Brief: Please return all lines from the records below that include the string "Expert".
BEGIN Supplied data
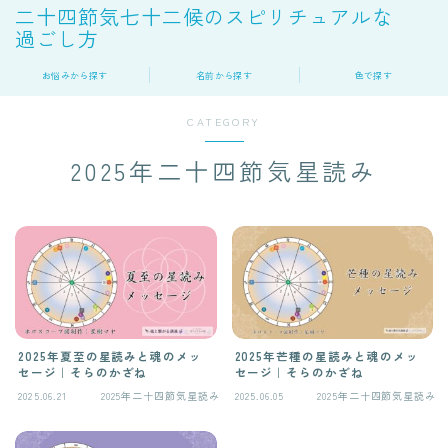
二十四節気七十二候のスピリチュアルな
過ごし方
お悩みから探す
名前から探す
色で探す
CATEGORY
2025年二十四節気星読み
2025年夏至の星読みと魂のメッ
2025年芒種の星読みと魂のメッ
セージ｜そらのかざね
セージ｜そらのかざね
2025.06.21
2025年二十四節気星読み
2025.06.05
2025年二十四節気星読み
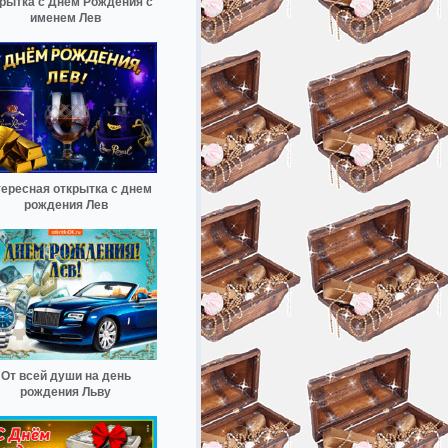
рытка с Днем Рождения с
именем Лев
ересная открытка с днем
рождения Лев
От всей души на день
рождения Льву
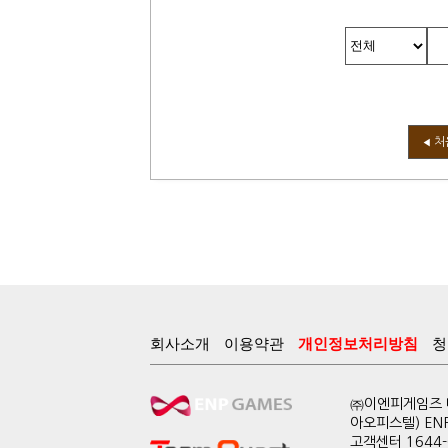
처
◀
회사소개
이용약관
개인정보처리방침
청
㈜이엔피게임즈 대
아오피스텔) EN
고객센터 1644-0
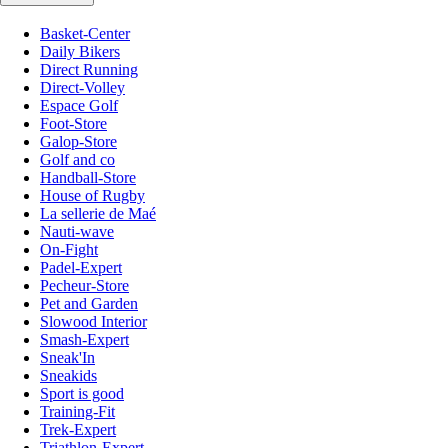
Basket-Center
Daily Bikers
Direct Running
Direct-Volley
Espace Golf
Foot-Store
Galop-Store
Golf and co
Handball-Store
House of Rugby
La sellerie de Maé
Nauti-wave
On-Fight
Padel-Expert
Pecheur-Store
Pet and Garden
Slowood Interior
Smash-Expert
Sneak'In
Sneakids
Sport is good
Training-Fit
Trek-Expert
Triathlon-Expert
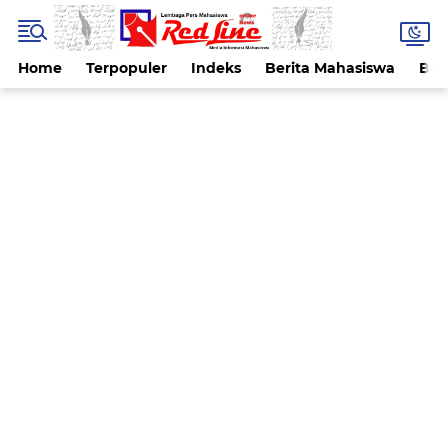
Home
Terpopuler
Indeks
Berita Mahasiswa
Ber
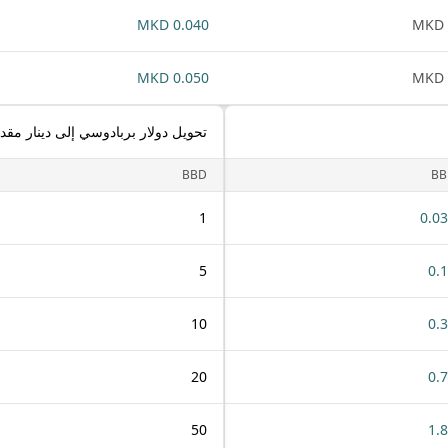
0.040 MKD
0.050 MKD
تحويل دولار بربادوسي إلى دينار مقد
BBD
BB
1
0.0
5
0.
10
0.
20
0.
50
1.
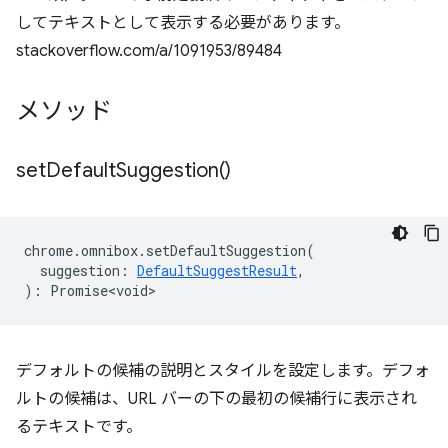
してテキストとして表示する必要があります。
stackoverflow.com/a/1091953/89484
メソッド
set
Default
Suggestion(
)
chrome
.
omnibox
.
setDefaultSuggestion
(
suggestion
:
DefaultSuggestResult
,
)
:
Promise<void>
デフォルトの候補の説明とスタイルを設定します。デフォ
ルトの候補は、URL バーの下の最初の候補行に表示され
るテキストです。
END Supplied data
Response below:
Padel-Expert
Smash-Expert
Trek-Expert
Triathlon-Expert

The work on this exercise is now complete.